**DOCUMENT PASSAGE**
--- BEGIN ---

LAPACK  3.10.0
LAPACK: Linear Algebra PACKage

◆ dgtsvx()

subroutine dgtsvx ( character  FACT,
character  TRANS,
integer  N,
integer  NRHS,
double precision, dimension( * )  DL,
double precision, dimension( * )  D,
double precision, dimension( * )  DU,
double precision, dimension( * )  DLF,
double precision, dimension( * )  DF,
double precision, dimension( * )  DUF,
double precision, dimension( * )  DU2,
integer, dimension( * )  IPIV,
double precision, dimension( ldb, * )  B,
integer  LDB,
double precision, dimension( ldx, * )  X,
integer  LDX,
double precision  RCOND,
double precision, dimension( * )  FERR,
double precision, dimension( * )  BERR,
double precision, dimension( * )  WORK,
integer, dimension( * )  IWORK,
integer  INFO 
)

DGTSVX computes the solution to system of linear equations A * X = B for GT matrices

Download DGTSVX + dependencies [TGZ] [ZIP] [TXT]

Purpose:
 DGTSVX uses the LU factorization to compute the solution to a real
 system of linear equations A * X = B or A**T * X = B,
 where A is a tridiagonal matrix of order N and X and B are N-by-NRHS
 matrices.

 Error bounds on the solution and a condition estimate are also
 provided.
Description:
 The following steps are performed:

 1. If FACT = 'N', the LU decomposition is used to factor the matrix A
    as A = L * U, where L is a product of permutation and unit lower
    bidiagonal matrices and U is upper triangular with nonzeros in
    only the main diagonal and first two superdiagonals.

 2. If some U(i,i)=0, so that U is exactly singular, then the routine
    returns with INFO = i. Otherwise, the factored form of A is used
    to estimate the condition number of the matrix A.  If the
    reciprocal of the condition number is less than machine precision,
    INFO = N+1 is returned as a warning, but the routine still goes on
    to solve for X and compute error bounds as described below.

 3. The system of equations is solved for X using the factored form
    of A.

 4. Iterative refinement is applied to improve the computed solution
    matrix and calculate error bounds and backward error estimates
    for it.
Parameters
[in]FACT
          FACT is CHARACTER*1
          Specifies whether or not the factored form of A has been
          supplied on entry.
          = 'F':  DLF, DF, DUF, DU2, and IPIV contain the factored
                  form of A; DL, D, DU, DLF, DF, DUF, DU2 and IPIV
                  will not be modified.
          = 'N':  The matrix will be copied to DLF, DF, and DUF
                  and factored.
[in]TRANS
          TRANS is CHARACTER*1
          Specifies the form of the system of equations:
          = 'N':  A * X = B     (No transpose)
          = 'T':  A**T * X = B  (Transpose)
          = 'C':  A**H * X = B  (Conjugate transpose = Transpose)
[in]N
          N is INTEGER
          The order of the matrix A.  N >= 0.

--- END ---

**SET EXERCISE 1**
In the dgtsvx documentation, what value of INFO is returned as a warning when the reciprocal of the condition number is less than machine precision?
**SET EXERCISE 2**
Decide whether each statement agrees with the dgtsvx documentation. Answer yes or no, and quote the deciding words of the documentation. (a) DGTSVX relies on the LU factorization to solve the system. (b) When FACT = 'F', the routine modifies DL, D and DU. (c) N must be zero or greater.
The records after this point come from a separate source.

**PROVIDED MATERIAL**
--- BEGIN ---

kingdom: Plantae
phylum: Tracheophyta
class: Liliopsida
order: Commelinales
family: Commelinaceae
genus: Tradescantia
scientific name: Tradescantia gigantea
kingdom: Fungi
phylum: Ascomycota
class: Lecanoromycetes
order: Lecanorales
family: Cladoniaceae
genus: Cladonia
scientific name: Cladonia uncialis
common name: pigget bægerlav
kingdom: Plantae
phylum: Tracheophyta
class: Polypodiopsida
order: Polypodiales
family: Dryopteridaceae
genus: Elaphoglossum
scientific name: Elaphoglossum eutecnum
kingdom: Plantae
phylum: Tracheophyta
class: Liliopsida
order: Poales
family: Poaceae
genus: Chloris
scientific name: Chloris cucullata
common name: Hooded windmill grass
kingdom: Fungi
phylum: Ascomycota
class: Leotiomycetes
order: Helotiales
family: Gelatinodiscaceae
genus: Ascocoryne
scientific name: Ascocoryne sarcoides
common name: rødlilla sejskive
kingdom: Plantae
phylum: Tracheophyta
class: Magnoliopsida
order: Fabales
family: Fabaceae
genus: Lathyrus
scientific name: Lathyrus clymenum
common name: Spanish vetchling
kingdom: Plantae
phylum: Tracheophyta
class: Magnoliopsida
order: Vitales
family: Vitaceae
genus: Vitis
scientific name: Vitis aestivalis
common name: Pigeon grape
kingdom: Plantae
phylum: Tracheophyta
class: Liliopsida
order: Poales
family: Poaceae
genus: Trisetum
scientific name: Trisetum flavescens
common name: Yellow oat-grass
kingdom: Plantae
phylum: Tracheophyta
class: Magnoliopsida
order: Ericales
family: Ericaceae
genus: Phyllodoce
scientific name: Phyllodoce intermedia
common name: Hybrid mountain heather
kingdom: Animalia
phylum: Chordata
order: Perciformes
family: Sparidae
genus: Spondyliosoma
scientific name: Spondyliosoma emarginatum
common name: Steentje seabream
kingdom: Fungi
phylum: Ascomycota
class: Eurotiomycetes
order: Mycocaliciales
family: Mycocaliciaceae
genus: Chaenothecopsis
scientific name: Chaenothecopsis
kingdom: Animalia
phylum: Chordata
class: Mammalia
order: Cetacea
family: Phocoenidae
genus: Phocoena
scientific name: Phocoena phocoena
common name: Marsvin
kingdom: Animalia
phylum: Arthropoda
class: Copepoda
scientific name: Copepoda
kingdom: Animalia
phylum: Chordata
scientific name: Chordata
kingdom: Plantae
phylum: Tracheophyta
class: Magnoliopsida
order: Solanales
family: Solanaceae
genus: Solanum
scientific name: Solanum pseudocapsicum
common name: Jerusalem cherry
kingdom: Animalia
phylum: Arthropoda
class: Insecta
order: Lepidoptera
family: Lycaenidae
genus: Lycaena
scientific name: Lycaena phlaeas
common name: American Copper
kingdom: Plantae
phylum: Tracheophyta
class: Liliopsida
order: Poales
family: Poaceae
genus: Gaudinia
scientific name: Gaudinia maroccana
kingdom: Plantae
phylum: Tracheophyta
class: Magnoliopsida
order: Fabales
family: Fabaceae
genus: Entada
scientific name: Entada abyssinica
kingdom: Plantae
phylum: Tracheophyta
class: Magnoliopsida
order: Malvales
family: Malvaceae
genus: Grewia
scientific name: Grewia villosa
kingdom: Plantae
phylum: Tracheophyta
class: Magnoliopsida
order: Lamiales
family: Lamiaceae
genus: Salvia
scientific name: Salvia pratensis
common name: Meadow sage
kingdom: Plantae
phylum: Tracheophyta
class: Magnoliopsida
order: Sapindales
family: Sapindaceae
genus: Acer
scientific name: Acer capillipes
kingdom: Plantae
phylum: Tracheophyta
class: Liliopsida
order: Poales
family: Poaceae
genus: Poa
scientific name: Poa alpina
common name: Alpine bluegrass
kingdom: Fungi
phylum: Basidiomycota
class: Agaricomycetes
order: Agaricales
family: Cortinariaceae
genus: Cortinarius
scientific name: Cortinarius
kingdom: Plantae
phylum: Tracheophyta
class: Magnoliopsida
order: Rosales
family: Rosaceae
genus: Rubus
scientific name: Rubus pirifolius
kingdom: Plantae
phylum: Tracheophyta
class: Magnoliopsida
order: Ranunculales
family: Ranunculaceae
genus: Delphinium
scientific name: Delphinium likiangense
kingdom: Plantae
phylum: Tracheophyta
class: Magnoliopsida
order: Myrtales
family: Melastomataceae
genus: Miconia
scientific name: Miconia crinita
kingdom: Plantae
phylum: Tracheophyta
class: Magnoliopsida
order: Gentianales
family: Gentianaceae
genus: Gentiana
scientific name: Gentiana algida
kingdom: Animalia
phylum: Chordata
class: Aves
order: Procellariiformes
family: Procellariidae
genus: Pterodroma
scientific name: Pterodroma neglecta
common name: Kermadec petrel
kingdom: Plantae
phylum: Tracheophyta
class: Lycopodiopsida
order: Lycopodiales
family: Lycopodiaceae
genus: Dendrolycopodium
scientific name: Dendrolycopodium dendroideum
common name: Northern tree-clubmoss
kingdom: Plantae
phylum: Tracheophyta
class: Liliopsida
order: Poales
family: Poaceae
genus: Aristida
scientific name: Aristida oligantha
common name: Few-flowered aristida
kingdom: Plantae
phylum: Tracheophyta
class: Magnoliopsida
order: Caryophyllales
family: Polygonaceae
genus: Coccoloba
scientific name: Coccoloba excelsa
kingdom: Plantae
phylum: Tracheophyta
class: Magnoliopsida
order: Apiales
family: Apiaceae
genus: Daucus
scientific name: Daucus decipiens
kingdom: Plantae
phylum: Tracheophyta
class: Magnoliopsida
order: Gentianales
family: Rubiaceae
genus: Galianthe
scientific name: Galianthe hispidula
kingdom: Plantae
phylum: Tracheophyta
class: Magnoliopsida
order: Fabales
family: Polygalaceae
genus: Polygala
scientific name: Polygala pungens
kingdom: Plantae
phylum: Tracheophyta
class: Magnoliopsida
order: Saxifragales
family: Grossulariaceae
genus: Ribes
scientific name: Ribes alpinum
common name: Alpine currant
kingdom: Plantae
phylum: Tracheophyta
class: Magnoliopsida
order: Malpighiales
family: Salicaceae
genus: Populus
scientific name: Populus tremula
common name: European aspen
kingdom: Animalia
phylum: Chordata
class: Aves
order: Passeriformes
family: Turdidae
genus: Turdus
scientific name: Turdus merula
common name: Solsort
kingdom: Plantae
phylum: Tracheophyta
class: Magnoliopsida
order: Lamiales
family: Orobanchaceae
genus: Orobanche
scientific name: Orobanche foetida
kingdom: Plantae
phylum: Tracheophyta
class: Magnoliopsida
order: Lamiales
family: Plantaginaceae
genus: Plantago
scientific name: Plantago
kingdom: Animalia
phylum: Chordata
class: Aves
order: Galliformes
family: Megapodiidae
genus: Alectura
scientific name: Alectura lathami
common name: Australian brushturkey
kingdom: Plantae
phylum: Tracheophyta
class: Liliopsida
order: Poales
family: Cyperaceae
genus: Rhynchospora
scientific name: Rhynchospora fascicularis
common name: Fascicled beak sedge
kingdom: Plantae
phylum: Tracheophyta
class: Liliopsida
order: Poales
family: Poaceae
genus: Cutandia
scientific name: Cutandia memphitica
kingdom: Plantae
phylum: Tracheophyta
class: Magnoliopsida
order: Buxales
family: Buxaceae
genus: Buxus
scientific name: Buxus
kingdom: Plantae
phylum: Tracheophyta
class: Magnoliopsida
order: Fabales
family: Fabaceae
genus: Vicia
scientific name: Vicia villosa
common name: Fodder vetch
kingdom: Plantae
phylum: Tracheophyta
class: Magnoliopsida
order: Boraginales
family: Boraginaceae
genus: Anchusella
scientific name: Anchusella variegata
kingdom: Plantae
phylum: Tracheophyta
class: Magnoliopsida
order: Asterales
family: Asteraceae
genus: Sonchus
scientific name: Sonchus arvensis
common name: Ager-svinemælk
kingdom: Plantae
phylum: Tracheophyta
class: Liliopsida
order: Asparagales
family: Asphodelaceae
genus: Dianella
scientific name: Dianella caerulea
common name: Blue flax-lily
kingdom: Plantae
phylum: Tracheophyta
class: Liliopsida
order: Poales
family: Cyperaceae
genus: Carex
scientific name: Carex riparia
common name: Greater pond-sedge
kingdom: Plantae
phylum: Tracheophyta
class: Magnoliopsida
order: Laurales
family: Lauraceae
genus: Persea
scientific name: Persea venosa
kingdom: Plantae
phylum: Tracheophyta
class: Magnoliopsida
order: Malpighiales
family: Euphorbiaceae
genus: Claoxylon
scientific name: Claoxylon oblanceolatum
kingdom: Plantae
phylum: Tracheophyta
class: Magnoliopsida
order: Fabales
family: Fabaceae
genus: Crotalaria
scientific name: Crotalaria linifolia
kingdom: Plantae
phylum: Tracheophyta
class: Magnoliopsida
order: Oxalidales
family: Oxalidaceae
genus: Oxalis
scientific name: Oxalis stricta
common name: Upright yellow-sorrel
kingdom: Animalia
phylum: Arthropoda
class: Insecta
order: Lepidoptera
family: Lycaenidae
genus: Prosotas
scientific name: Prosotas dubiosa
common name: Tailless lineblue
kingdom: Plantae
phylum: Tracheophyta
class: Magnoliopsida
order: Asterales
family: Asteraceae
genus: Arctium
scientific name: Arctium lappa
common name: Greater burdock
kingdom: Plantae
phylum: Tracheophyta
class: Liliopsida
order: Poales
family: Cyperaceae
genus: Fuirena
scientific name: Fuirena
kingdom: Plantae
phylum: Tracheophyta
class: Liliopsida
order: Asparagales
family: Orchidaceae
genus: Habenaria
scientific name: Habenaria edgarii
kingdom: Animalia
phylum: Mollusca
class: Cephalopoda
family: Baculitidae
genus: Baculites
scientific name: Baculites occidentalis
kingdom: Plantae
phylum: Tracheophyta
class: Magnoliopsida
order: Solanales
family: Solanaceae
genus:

--- END ---

**OUTPUT 1**
INFO = N+1

**OUTPUT 2**
(a) Yes: "DGTSVX uses the LU factorization to compute the solution to a real system of linear equations"
(b) No: "DL, D, DU, DLF, DF, DUF, DU2 and IPIV will not be modified."
(c) Yes: "N >= 0."